Fragmento citado:
^^^^

El misterio de la Encarnación comporta diversas realidades: que María es virgen, que concibe sin intervención de varón, y que el Niño, verdadero hombre por ser hijo de María, es al mismo tiempo Hijo de Dios en el sentido más fuerte de esta expresión. Estas verdades se expresan no de manera especulativa, sino al hilo de los acontecimientos ocurridos. La narración, por tanto, es de una densidad extraordinaria. Prácticamente cada palabra lleva aneja una profundidad de significado sorprendente. Los Padres y la Tradición de la Iglesia no han dejado de notarlo, y los cristianos revivimos cada día este misterio a la hora del Ángelus.

^^^^

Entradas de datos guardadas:
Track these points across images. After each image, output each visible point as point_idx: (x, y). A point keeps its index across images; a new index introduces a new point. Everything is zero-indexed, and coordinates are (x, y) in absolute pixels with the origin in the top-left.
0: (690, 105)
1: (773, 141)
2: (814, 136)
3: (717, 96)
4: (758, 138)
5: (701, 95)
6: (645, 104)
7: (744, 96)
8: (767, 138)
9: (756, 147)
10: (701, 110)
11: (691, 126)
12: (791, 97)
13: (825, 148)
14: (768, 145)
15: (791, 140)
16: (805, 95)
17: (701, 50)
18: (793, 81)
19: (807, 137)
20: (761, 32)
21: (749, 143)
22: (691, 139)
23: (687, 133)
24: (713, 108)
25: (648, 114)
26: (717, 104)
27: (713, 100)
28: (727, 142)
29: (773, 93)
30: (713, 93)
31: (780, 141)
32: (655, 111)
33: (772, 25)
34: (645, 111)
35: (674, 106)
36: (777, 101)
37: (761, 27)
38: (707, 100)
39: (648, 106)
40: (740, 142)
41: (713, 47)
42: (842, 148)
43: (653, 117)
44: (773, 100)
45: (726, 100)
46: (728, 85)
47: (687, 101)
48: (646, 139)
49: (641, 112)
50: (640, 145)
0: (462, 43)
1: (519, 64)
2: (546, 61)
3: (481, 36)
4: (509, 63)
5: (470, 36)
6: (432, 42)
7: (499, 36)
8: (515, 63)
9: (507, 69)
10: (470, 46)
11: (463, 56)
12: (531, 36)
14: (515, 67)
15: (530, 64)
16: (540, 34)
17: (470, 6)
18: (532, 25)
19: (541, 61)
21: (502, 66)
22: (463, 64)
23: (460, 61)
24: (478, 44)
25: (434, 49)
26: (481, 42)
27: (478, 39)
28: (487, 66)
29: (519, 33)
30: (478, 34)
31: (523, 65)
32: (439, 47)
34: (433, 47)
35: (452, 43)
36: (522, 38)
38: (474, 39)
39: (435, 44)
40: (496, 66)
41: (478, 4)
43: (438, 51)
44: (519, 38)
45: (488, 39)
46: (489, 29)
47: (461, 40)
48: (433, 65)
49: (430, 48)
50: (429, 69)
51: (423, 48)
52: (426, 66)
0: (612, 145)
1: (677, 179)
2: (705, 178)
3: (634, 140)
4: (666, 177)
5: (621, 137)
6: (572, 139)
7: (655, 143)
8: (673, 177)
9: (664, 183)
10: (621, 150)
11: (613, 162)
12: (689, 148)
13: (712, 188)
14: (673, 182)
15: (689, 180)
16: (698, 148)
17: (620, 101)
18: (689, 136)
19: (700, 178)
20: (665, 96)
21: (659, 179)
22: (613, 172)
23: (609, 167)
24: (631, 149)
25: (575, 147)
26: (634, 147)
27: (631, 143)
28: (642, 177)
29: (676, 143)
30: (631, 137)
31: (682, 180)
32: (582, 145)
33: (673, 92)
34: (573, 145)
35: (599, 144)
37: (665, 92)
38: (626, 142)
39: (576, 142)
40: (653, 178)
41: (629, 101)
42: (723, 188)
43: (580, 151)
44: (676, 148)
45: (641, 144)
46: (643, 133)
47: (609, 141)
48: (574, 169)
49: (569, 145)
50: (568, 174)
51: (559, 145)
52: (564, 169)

^^^^

Orden de trabajo A: Según el fragmento sobre la Encarnación, ¿a qué hora reviven los cristianos cada día este misterio?
Orden de trabajo B: Escribe la continuación del fragmento sobre la Encarnación, empezando después de su última oración.

Respuesta A: A la hora del Ángelus.

Respuesta B:
En primer lugar deben considerarse las circunstancias. El pasaje anterior se desarrollaba en la majestad del Templo de Jerusalén; éste, en Nazaret, una aldea de Galilea que ni siquiera es mencionada en el Antiguo Testamento. Antes contemplábamos a dos personas justas que querían tener hijos pero no podían y Dios remediaba esa necesidad (1,13); ahora estamos ante una virgen que no pide ningún hijo, es más, que pregunta cómo podrá llevarse a cabo lo que el ángel le dice (v. 34). Por eso, las palabras del ángel Gabriel expresan una acción singular, soberana y omnipotente de Dios (cfr v. 35) que evoca la de la creación (cfr Gn 1,2), cuando el Espíritu descendió sobre las aguas para dar vida; y la del desierto, cuando creó al pueblo de Israel y hacía notar su presencia con una nube que cubría el Arca de la Alianza (cfr Ex 40,34-36).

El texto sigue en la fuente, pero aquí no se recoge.